* Trabajo requerido
#1 En el texto sobre la inflación, ¿cuánto pasó a costar un café cuando llegó el euro, y cuánto costaba antes?
#2 Reproduce el fragmento del texto sobre la inflación desde "Pero asumiendo que" hasta "se les recuerda).".

Sin ir más lejos, recuerden cómo por ejemplo un café pasó automáticamente de costar 100 pesetas a costar 1 Euro (166,386 pesetas) con un subidón de más del 66%, y tres cuartos de lo mismo pasó con el precio de la barra de pan o de tantos otros productos, muchos de carácter básico, cuya galopante inflación al calor del euro quedó enterrada en los anales de la re-formulación econométrica más (in)oportuna. Paradójicamente, si el IPC se hubiese seguido calculando según la misma fórmula en la entrada en circulación del Euro, muy probablemente su estallido al alza nos habría podido llegar incluso a sacar teóricamente de él (según los niveles de los indicadores que se monitorizaban entonces).

La inflación es un impuesto socioeconómico oculto

La Inflacion Es El Impuesto A Los Pobres Y En Eeuu Su Pobreza Es Tan Cara Que Ya Tienen Su Propio Ipc 4

Pero asumiendo que inevitablemente debemos partir forzosamente desde ese involuntario punto de hechos econométricos consumados, por si esto no fuera poco, ahora viene todavía la parte más dramática. Y es que al final, para esas clases menos pudientes (prefiero esta denominación a la del título, heredada de la la noticia enlazada hoy), a las que generalmente en un sistema fiscal al uso se les carga mucho menos de IRPF, o que incluso se ven exentas de declarar en casos de ingresos especialmente bajos, existe otro impuesto del que no hay manera de escapar: la inflación. Esa inflación que erosiona su ya mermada capacidad de compra, y a la que generalmente los salarios sólo igualan en porcentaje en el mejor de los casos (salvo situaciones excepcionales de dañinos rebrotes de inflación salarial y de sobrecalentamiento del mercado laboral que ya ni se les ve ni se les recuerda).

Datos de puntos clave de pose humana:
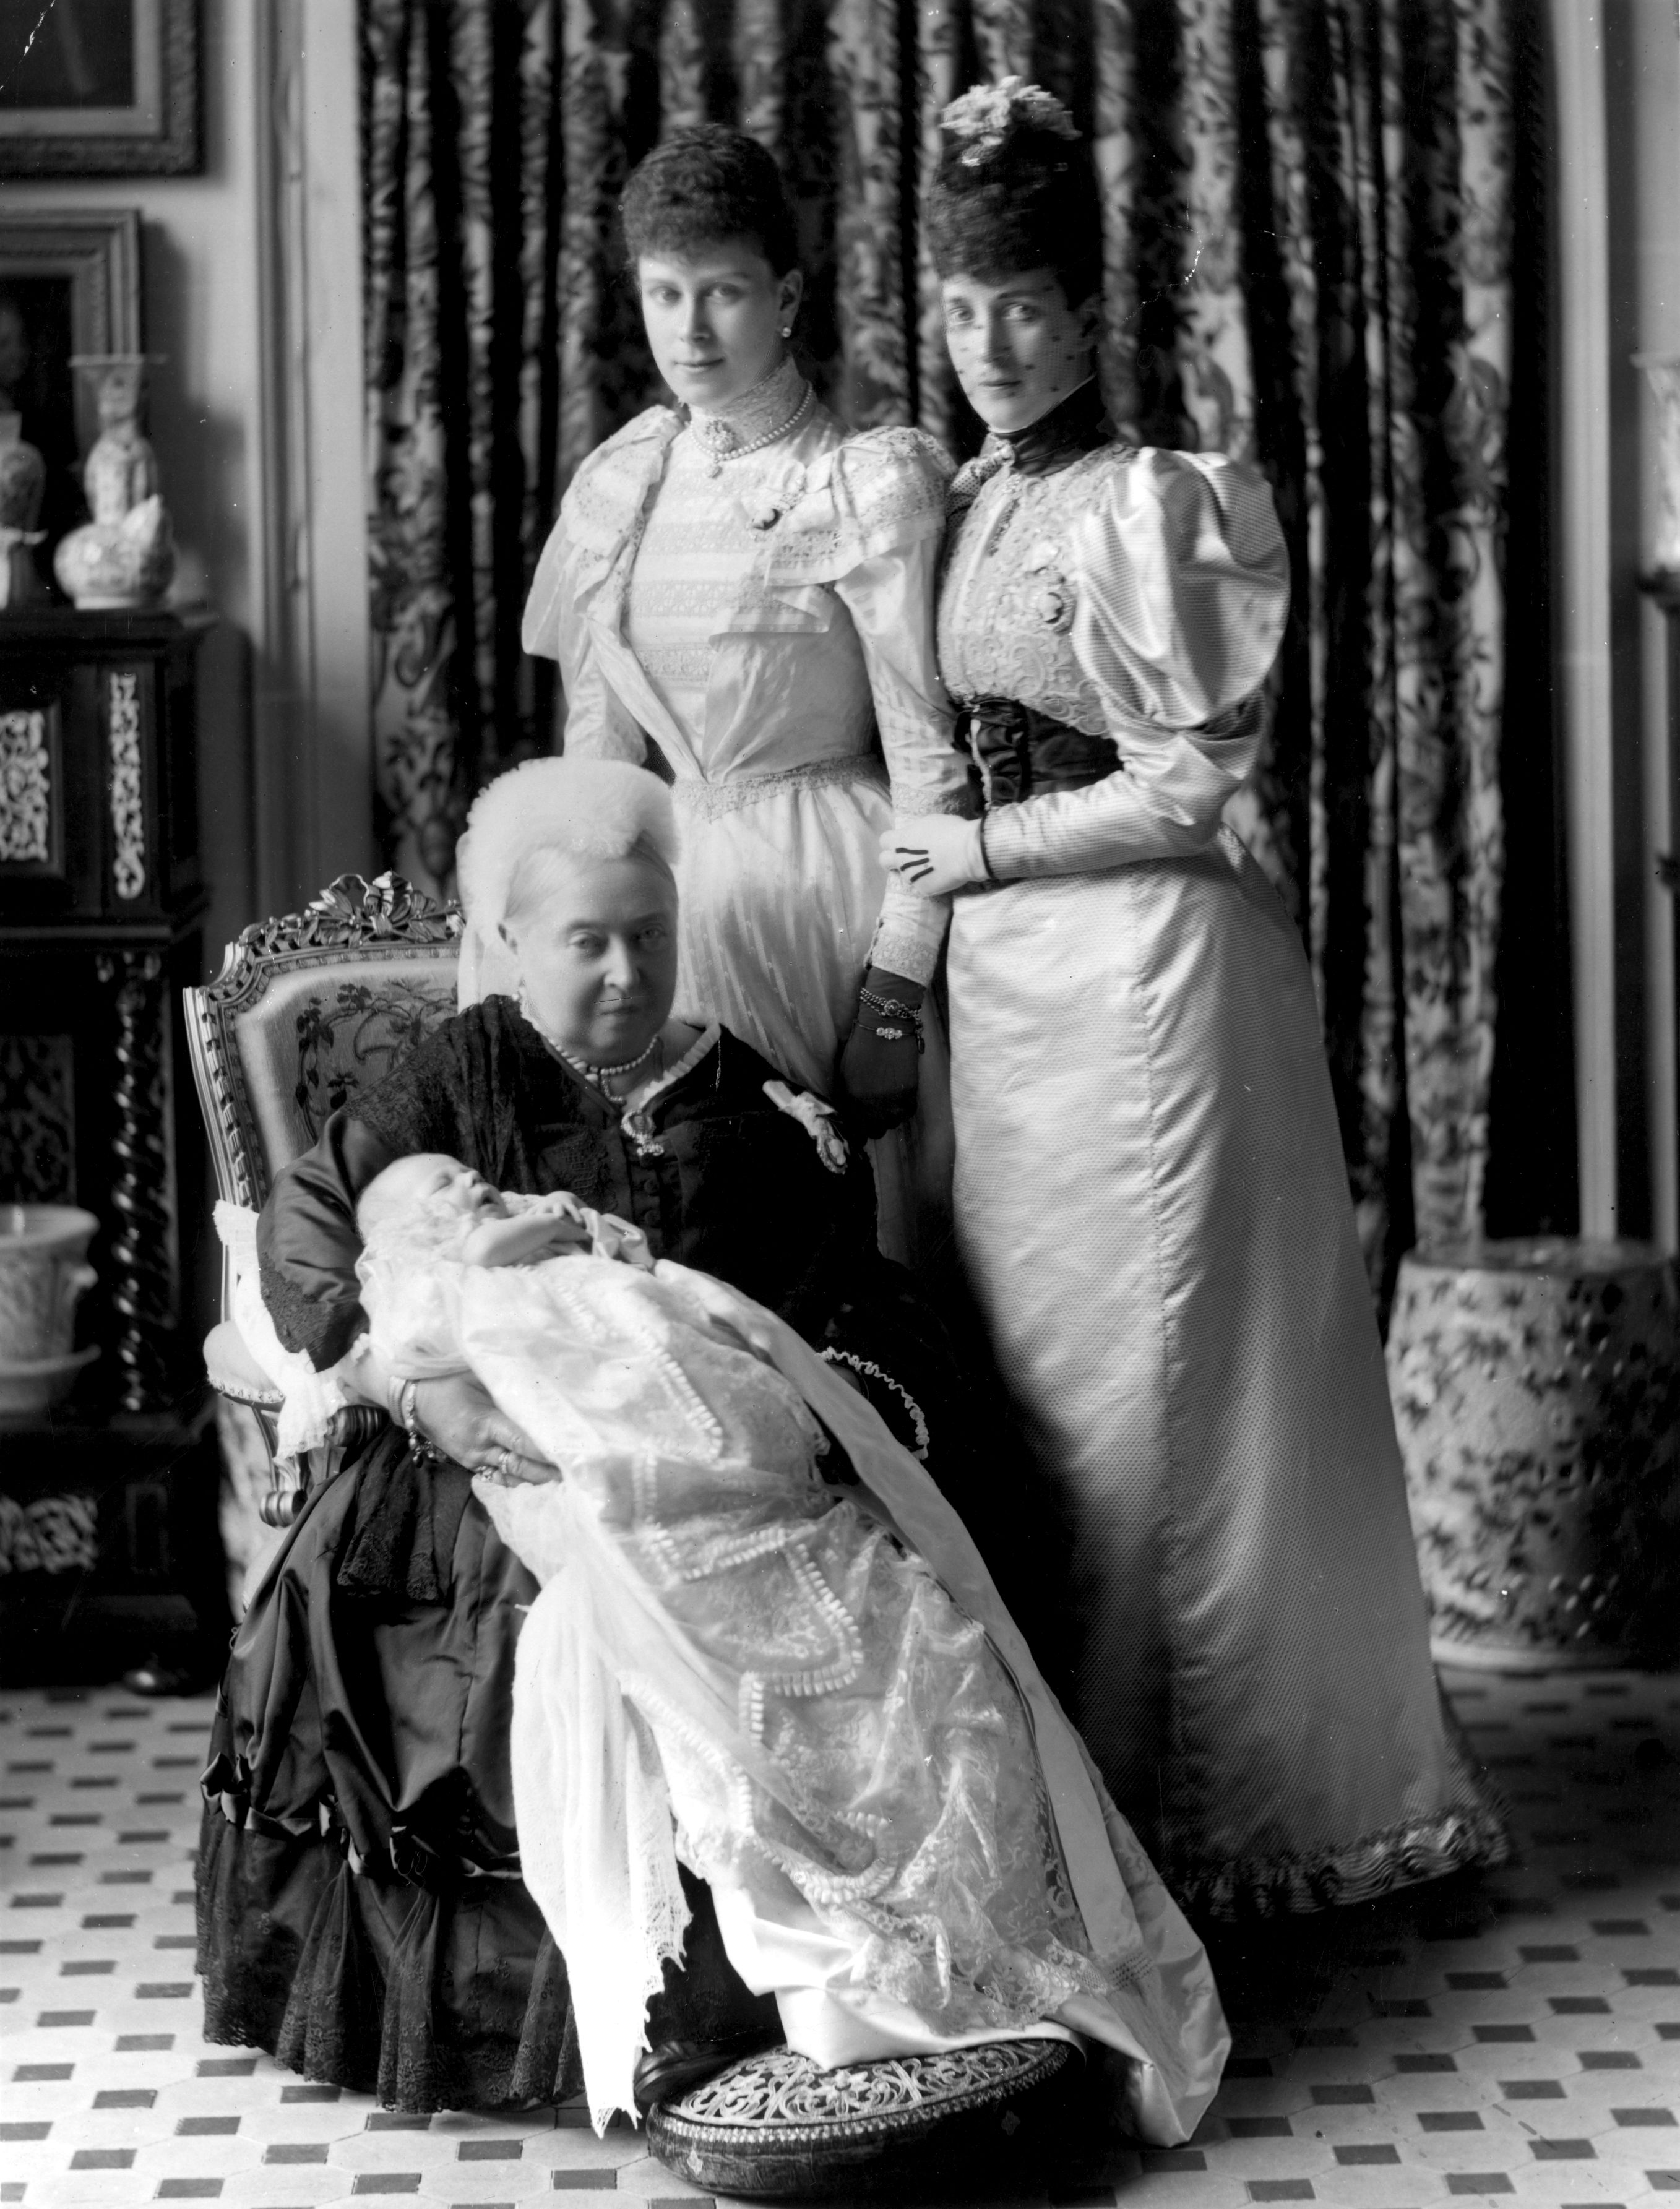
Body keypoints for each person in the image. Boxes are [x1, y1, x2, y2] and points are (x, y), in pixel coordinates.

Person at [879, 79, 1510, 1918]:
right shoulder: (965, 496)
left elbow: (1188, 778)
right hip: (1010, 999)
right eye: (957, 306)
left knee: (1163, 1398)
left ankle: (1221, 1823)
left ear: (1086, 311)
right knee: (1046, 1394)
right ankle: (1079, 1796)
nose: (988, 344)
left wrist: (981, 861)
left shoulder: (1157, 505)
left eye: (1020, 305)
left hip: (1151, 980)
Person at [196, 758, 963, 2115]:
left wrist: (815, 1411)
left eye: (650, 938)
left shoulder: (744, 1099)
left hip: (695, 1457)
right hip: (475, 1452)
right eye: (585, 944)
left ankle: (828, 1980)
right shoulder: (462, 1071)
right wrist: (401, 1377)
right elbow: (310, 1230)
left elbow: (837, 1288)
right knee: (538, 1623)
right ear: (510, 944)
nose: (623, 973)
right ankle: (591, 2010)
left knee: (850, 1617)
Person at [340, 1150, 1227, 2139]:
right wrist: (514, 1246)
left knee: (906, 1646)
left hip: (727, 1446)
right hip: (638, 1487)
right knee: (746, 1708)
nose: (470, 1188)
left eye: (468, 1175)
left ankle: (982, 1955)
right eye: (441, 1193)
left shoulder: (562, 1240)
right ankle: (879, 1990)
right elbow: (408, 1333)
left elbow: (660, 1303)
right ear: (401, 1243)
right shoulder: (445, 1288)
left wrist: (581, 1239)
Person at [518, 124, 963, 1265]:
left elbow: (929, 762)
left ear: (789, 295)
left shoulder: (862, 483)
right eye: (665, 294)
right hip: (667, 927)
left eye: (724, 292)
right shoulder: (620, 484)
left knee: (836, 1259)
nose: (692, 328)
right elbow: (599, 764)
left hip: (829, 910)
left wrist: (895, 994)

* Respuestas por tarea
#1 Pasó de costar 100 pesetas a costar 1 euro (166,386 pesetas).

#2
Pero asumiendo que inevitablemente debemos partir forzosamente desde ese involuntario punto de hechos econométricos consumados, por si esto no fuera poco, ahora viene todavía la parte más dramática. Y es que al final, para esas clases menos pudientes (prefiero esta denominación a la del título, heredada de la la noticia enlazada hoy), a las que generalmente en un sistema fiscal al uso se les carga mucho menos de IRPF, o que incluso se ven exentas de declarar en casos de ingresos especialmente bajos, existe otro impuesto del que no hay manera de escapar: la inflación. Esa inflación que erosiona su ya mermada capacidad de compra, y a la que generalmente los salarios sólo igualan en porcentaje en el mejor de los casos (salvo situaciones excepcionales de dañinos rebrotes de inflación salarial y de sobrecalentamiento del mercado laboral que ya ni se les ve ni se les recuerda).